I have talked with Dean Christiansen a good many times, and he promised me that he was going to go out after this marketing proposition, but the fact of the business is that he has been there now for pretty nearly a year and he has not done anything. We have just got to eliminate that class of fellows in the State of Wisconsin, that is all. We are going to have to eliminate that whole cockeyed system sooner or later.

Senator THOMAS of Oklahoma. You would agree, would you not, that more efficient production would cause the farmer to lose less? Mr. YOUNG. No, sir; I will not. More efficient production will cause him to lose more-just the reverse.

Senator THOMAS of Oklahoma. I believe I disagree with you on that because, if he can produce a bushel of wheat for less than he produces it now, he would lose less when he sold it, because it did not cost him as much-but I will not go into that.

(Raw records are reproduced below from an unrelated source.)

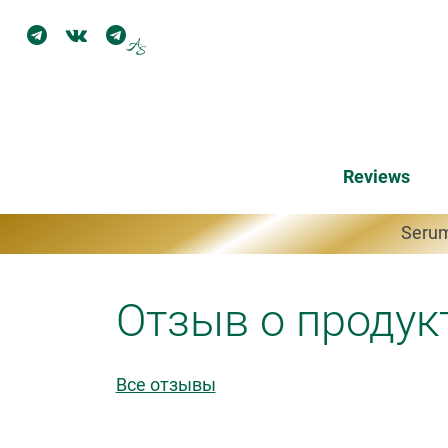
Reviews
Serum
Отзыв о продук
Все отзывы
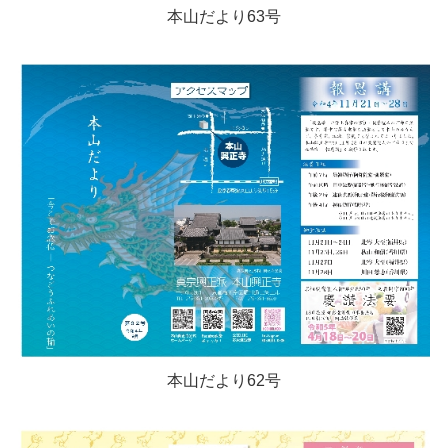
本山だより63号
本山だより62号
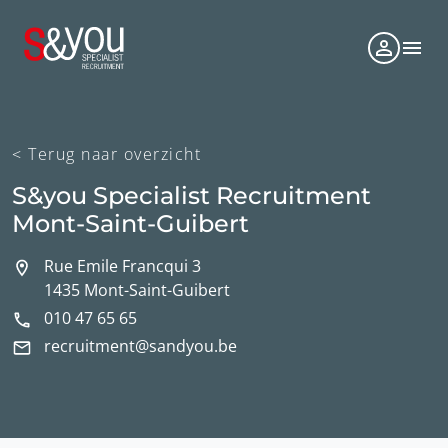
< Terug naar overzicht
S&you Specialist Recruitment
Mont-Saint-Guibert
Rue Emile Francqui 3
1435 Mont-Saint-Guibert
010 47 65 65
recruitment@sandyou.be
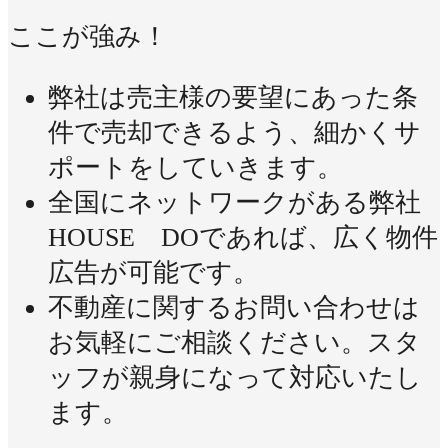
ここが強み！
弊社は売主様の要望にあった条
件で売却できるよう、細かくサ
ポートをしていきます。
全国にネットワークがある弊社
HOUSE DOであれば、広く物件
広告が可能です。
不動産に関するお問い合わせは
お気軽にご相談ください。スタ
ッフが親身になって対応いたし
ます。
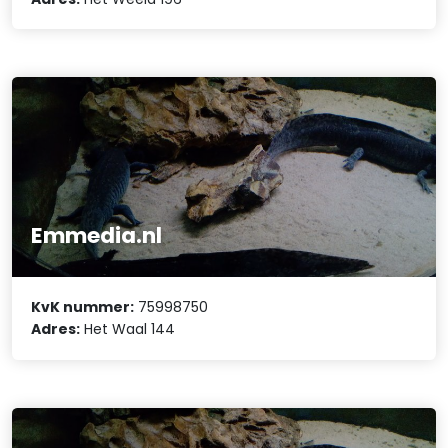
Emmedia.nl
KvK nummer:
75998750
Adres:
Het Waal 144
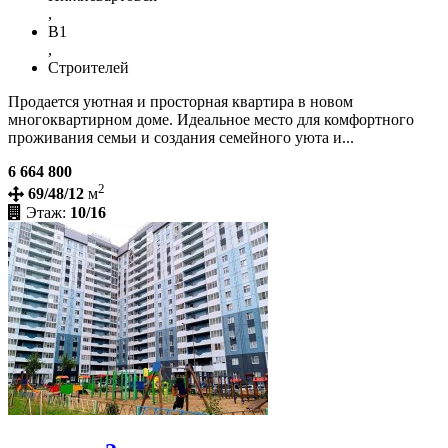
,
В1
,
Строителей
Продается уютная и просторная квартира в новом
многоквартирном доме. Идеальное место для комфортного
проживания семьи и создания семейного уюта и...
6 664 800
2
69/48/12
м
Этаж:
10/16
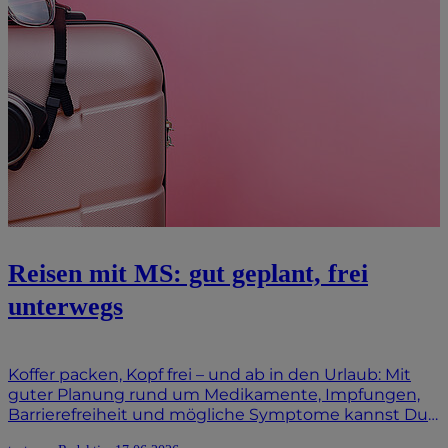
Reisen mit MS: gut geplant, frei
unterwegs
Koffer packen, Kopf frei – und ab in den Urlaub: Mit
guter Planung rund um Medikamente, Impfungen,
Barrierefreiheit und mögliche Symptome kannst Du
Reisen mit MS entspannter angehen. Wenn Deine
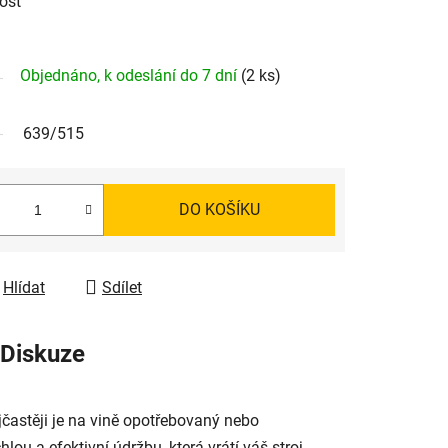
ost
Objednáno, k odeslání do 7 dní
(2 ks)
639/515
DO KOŠÍKU
Hlídat
Sdílet
Diskuze
častěji je na vině opotřebovaný nebo
ou a efektivní údržbu, která vrátí váš stroj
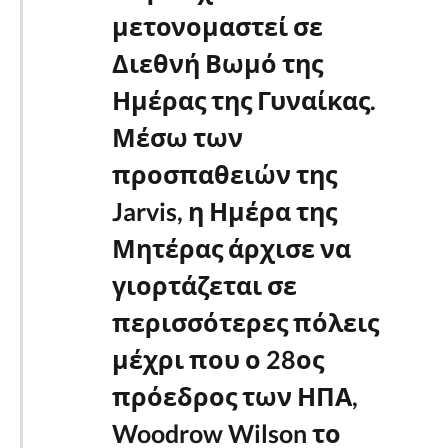
μετονομαστεί σε
Διεθνή Βωμό της
Ημέρας της Γυναίκας.
Μέσω των
προσπαθειών της
Jarvis, η Ημέρα της
Μητέρας άρχισε να
γιορτάζεται σε
περισσότερες πόλεις
μέχρι που ο 28ος
πρόεδρος των ΗΠΑ,
Woodrow Wilson το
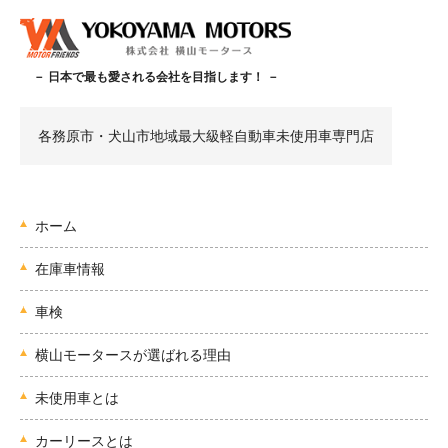
－ 日本で最も愛される会社を目指します！ －
各務原市・犬山市地域最大級軽自動車未使用車専門店
ホーム
在庫車情報
車検
横山モータースが選ばれる理由
未使用車とは
カーリースとは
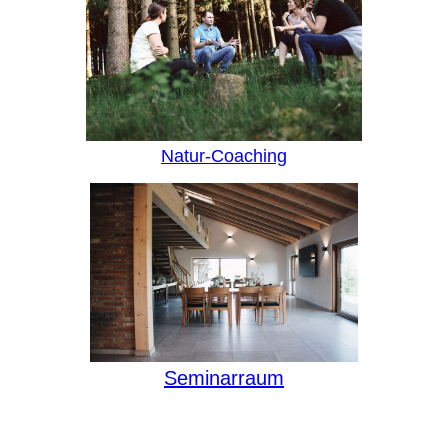
Natur-Coaching
Seminarraum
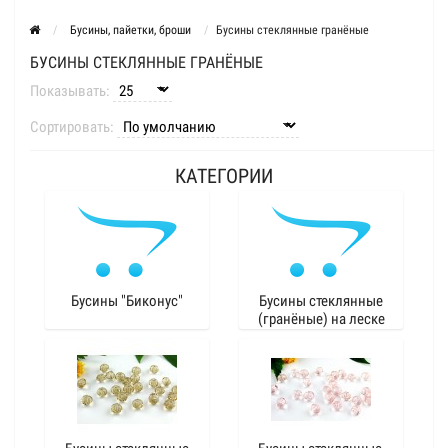
Бусины, пайетки, броши
Бусины стеклянные гранёные
БУСИНЫ СТЕКЛЯННЫЕ ГРАНЁНЫЕ
Показывать:
Сортировать:
КАТЕГОРИИ
Бусины "Биконус"
Бусины стеклянные
(гранёные) на леске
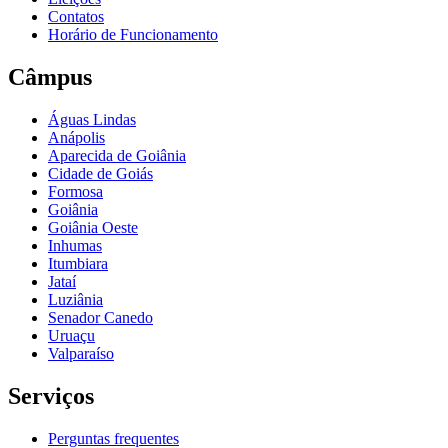
Contatos
Horário de Funcionamento
Câmpus
Águas Lindas
Anápolis
Aparecida de Goiânia
Cidade de Goiás
Formosa
Goiânia
Goiânia Oeste
Inhumas
Itumbiara
Jataí
Luziânia
Senador Canedo
Uruaçu
Valparaíso
Serviços
Perguntas frequentes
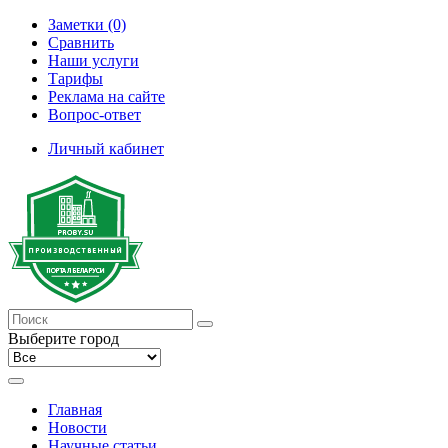
Заметки (0)
Сравнить
Наши услуги
Тарифы
Реклама на сайте
Вопрос-ответ
Личный кабинет
Выберите город
Главная
Новости
Научные статьи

Mr. YOUNG. I can argue with you on that.

Mr. SIMPSON. The price might go down when he produced more. Senator FRAZIER. Of course the price would go down if you produced more. If you had more efficient production, your price would go down.

Mr. YOUNG. Certainly.

Senator FRAZIER. If you have a loss on one bushel under the present conditions, and produced two bushels, you would lose still more. Mr. YOUNG. Yes, Senator.